**MATERIAL FOR THE TASK**

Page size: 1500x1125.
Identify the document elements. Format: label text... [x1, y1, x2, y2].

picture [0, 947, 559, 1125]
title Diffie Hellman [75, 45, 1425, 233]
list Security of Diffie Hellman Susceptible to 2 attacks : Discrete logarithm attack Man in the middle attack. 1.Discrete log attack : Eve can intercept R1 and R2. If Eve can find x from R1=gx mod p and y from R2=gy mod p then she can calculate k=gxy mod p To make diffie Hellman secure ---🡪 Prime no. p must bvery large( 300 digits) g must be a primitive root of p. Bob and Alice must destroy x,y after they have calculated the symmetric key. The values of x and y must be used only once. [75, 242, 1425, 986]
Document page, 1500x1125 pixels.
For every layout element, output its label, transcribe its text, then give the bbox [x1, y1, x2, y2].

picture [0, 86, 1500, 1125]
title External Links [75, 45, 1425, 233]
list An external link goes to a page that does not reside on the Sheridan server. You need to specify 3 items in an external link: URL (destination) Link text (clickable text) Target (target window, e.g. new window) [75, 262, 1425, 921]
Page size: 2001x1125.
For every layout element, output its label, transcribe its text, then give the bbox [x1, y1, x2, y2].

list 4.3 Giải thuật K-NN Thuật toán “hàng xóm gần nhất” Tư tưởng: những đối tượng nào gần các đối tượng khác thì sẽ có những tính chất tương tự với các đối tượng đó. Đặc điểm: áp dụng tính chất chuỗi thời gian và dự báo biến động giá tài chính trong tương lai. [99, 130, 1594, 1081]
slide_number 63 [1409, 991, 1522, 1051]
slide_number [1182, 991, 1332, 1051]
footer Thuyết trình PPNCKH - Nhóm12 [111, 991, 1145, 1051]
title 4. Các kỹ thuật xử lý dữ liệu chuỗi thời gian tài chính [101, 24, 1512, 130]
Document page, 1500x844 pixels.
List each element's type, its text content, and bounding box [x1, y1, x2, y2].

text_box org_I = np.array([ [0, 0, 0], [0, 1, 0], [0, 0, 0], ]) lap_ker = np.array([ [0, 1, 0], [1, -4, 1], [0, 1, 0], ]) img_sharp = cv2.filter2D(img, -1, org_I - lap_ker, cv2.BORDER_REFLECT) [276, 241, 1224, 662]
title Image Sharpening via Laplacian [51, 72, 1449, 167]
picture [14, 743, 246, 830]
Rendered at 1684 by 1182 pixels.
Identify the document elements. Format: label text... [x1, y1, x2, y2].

**TO DO**
Nothing but the lines from the first line of the listing above through the line holding "Document page, 1500x844 pixels." should be reproduced, and each must match exactly.

**TASK RESULT**
Page size: 1500x1125.
Identify the document elements. Format: label text... [x1, y1, x2, y2].

picture [0, 947, 559, 1125]
title Diffie Hellman [75, 45, 1425, 233]
list Security of Diffie Hellman Susceptible to 2 attacks : Discrete logarithm attack Man in the middle attack. 1.Discrete log attack : Eve can intercept R1 and R2. If Eve can find x from R1=gx mod p and y from R2=gy mod p then she can calculate k=gxy mod p To make diffie Hellman secure ---🡪 Prime no. p must bvery large( 300 digits) g must be a primitive root of p. Bob and Alice must destroy x,y after they have calculated the symmetric key. The values of x and y must be used only once. [75, 242, 1425, 986]
Document page, 1500x1125 pixels.
For every layout element, output its label, transcribe its text, then give the bbox [x1, y1, x2, y2].

picture [0, 86, 1500, 1125]
title External Links [75, 45, 1425, 233]
list An external link goes to a page that does not reside on the Sheridan server. You need to specify 3 items in an external link: URL (destination) Link text (clickable text) Target (target window, e.g. new window) [75, 262, 1425, 921]
Page size: 2001x1125.
For every layout element, output its label, transcribe its text, then give the bbox [x1, y1, x2, y2].

list 4.3 Giải thuật K-NN Thuật toán “hàng xóm gần nhất” Tư tưởng: những đối tượng nào gần các đối tượng khác thì sẽ có những tính chất tương tự với các đối tượng đó. Đặc điểm: áp dụng tính chất chuỗi thời gian và dự báo biến động giá tài chính trong tương lai. [99, 130, 1594, 1081]
slide_number 63 [1409, 991, 1522, 1051]
slide_number [1182, 991, 1332, 1051]
footer Thuyết trình PPNCKH - Nhóm12 [111, 991, 1145, 1051]
title 4. Các kỹ thuật xử lý dữ liệu chuỗi thời gian tài chính [101, 24, 1512, 130]
Document page, 1500x844 pixels.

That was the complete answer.